Thanks for this PR! I'd like to take a bit of a deeper dive on the issue itself and this PR itself before approving, but preliminarily I don’t have an issue with this.

j-andrews7 commented 3 weeks ago

Went ahead and rebased this to merge into a new v0.4.0 branch since its a bit more of a fundamental change. If we get this rolled in, fix #92, #94, and #90, I'll be pretty happy with it and push a new version to pypi.

seankim658 commented 3 weeks ago

Once this is rolled into the v0.4.0, happy to open a PR for #92. I can also take care of #90.

In building the sphinx docs locally, everything worked fine so not sure without some more info on what is going wrong there to debug.

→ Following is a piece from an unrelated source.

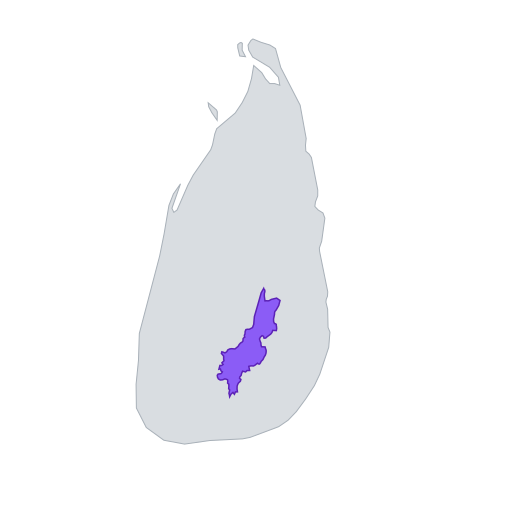 location of Badulla within Sri Lanka, rotated 19°
{"feature_id": "LKA-2467", "entity_name": "Badulla", "entity_type": "District", "adm_level": 1, "iso_a3": "LKA", "parent_name": "Sri Lanka", "parent_adm1": "", "projection": "natural_earth1", "projection_center": [81.038, 7.079], "detail": "fine", "context": "in_parent", "style": "filled", "palette": "violet", "viewbox_px": 512, "rotation_deg": 19, "n_neighbors": 0, "source": "natural_earth", "source_scale": "10m", "svg_char_len": 3157}
<svg xmlns="http://www.w3.org/2000/svg" viewBox="0 0 512 512"><g transform="rotate(19 256 256)"><path d="M182.4,51.8L191.1,52.3L200.4,52.0L206.9,53.5L218.1,69.8L248.6,99.0L265.2,128.6L266.7,135.1L269.0,140.7L273.0,142.3L276.3,144.8L292.9,173.5L294.8,179.1L294.6,185.4L295.5,190.0L299.9,192.3L305.3,193.5L308.8,197.8L313.3,220.7L313.3,227.8L314.6,230.9L335.5,266.5L336.7,270.8L336.5,274.0L337.1,276.8L341.1,283.1L347.4,300.1L350.7,303.9L354.5,318.7L354.8,347.0L353.4,359.6L349.5,375.0L344.8,390.0L339.8,400.8L333.0,410.0L309.5,429.4L302.8,433.3L272.2,445.6L249.7,457.1L228.9,460.2L208.1,453.9L192.4,438.7L184.4,416.4L178.9,393.1L170.9,367.2L164.9,287.3L161.9,265.0L157.2,236.5L157.7,224.2L161.1,212.3L161.0,238.3L164.1,241.5L166.4,238.2L168.5,211.3L170.3,199.9L178.6,170.3L178.7,165.1L177.3,154.0L177.4,148.4L189.8,127.6L193.0,115.5L194.7,103.1L194.0,89.8L191.8,76.6L201.8,80.8L207.3,85.4L212.9,88.5L217.4,86.9L222.9,86.8L219.0,79.7L207.4,73.1L188.1,69.0L182.1,63.7L179.8,59.2L181.0,53.9L182.4,51.8ZM172.5,132.3L175.1,140.4L167.6,134.9L162.7,130.3L160.9,126.7L171.2,130.8L172.5,132.3ZM181.2,71.0L175.5,72.2L171.0,65.1L169.9,62.1L171.1,60.0L172.3,59.0L173.8,59.3L175.9,65.9L181.2,71.0Z" fill="#d9dde1" stroke="#a8b0b8" stroke-width="1"/><path d="M299.5,319.9L296.0,320.9L296.0,323.1L295.3,325.1L292.8,328.7L291.9,330.4L290.4,331.1L289.2,329.5L287.7,329.3L286.6,331.2L286.3,333.3L287.5,335.0L288.9,336.6L289.8,338.7L290.8,340.0L294.2,339.0L295.2,340.5L295.7,341.0L296.3,341.9L296.8,343.3L297.1,344.8L297.1,346.8L296.6,348.7L296.3,351.6L295.8,352.7L295.2,353.8L295.0,355.5L294.5,357.0L293.3,357.3L292.4,356.9L291.8,357.5L291.4,358.3L290.5,359.7L289.4,360.8L287.0,361.5L285.1,362.7L287.3,366.3L284.7,367.3L283.9,369.0L280.8,369.3L280.6,371.6L280.8,373.8L280.0,375.7L280.3,377.1L281.9,377.6L282.0,379.5L280.7,381.9L280.5,383.5L280.5,385.1L281.4,388.0L282.7,390.5L280.8,391.2L280.6,393.8L279.6,393.2L278.6,392.5L277.3,394.8L276.9,397.6L276.1,396.1L275.1,394.6L274.7,391.2L274.1,390.8L273.4,390.5L272.8,388.2L272.0,386.0L271.2,385.8L270.5,385.4L270.1,383.6L269.4,382.3L268.3,382.2L266.6,382.3L264.8,383.9L262.6,384.9L260.5,384.5L259.1,383.2L258.2,381.4L258.6,380.0L261.1,378.7L261.4,378.3L261.7,377.5L261.9,376.5L260.3,376.0L259.1,374.4L258.4,374.7L257.8,375.1L257.5,371.2L259.2,370.7L260.2,369.2L259.3,368.7L258.5,368.1L259.8,365.5L259.5,364.8L259.0,364.2L258.5,362.6L257.9,361.1L255.0,359.4L254.9,357.7L256.5,357.6L258.2,357.7L259.5,356.1L259.9,354.0L261.3,352.5L263.0,351.6L266.4,350.7L268.5,347.3L268.9,345.2L269.7,343.3L270.4,342.5L271.0,341.7L271.3,340.9L271.2,340.2L270.7,338.3L271.1,337.3L271.8,336.4L271.4,335.9L271.0,335.3L270.8,334.4L271.0,333.5L270.3,330.8L270.4,328.9L271.6,328.1L273.5,327.5L276.0,324.8L276.1,321.4L274.2,313.8L273.4,297.8L272.9,289.1L273.8,284.2L274.0,284.5L275.4,285.4L276.0,286.9L276.1,288.7L276.9,291.2L279.1,295.5L280.8,294.8L281.7,294.6L282.8,294.1L284.7,292.0L289.2,289.1L293.2,290.2L293.6,295.4L292.6,300.6L292.1,301.7L291.9,302.6L292.1,303.9L292.5,305.2L293.1,309.9L294.1,312.4L295.5,313.9L296.3,313.7L297.4,314.0L297.7,314.9L298.4,316.1L299.2,318.0L299.5,319.9Z" fill="#8b5cf6" stroke="#5b21b6" stroke-width="1.5"/></g></svg>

seankim658 commented 3 weeks ago

Just tried re-running the test cases locally and they passed. One thing I remember is that over the Summer I noticed that when running inside any type of non-local environment I would get blocked. I know for sure trying to run the login function from inside a docker container gets blocked so wondering if this is a similar issue. I can look into it this week and at the very least, add some interception handling for a more descriptive error message.

j-andrews7 commented 3 weeks ago

I believe the issue in this case is that the repo secrets for actions are blocked as this is being run from a fork, and Github blocks the secrets being exposed or used for security reasons.

Regardless, I am going to merge this for now so we can deal with the other issues.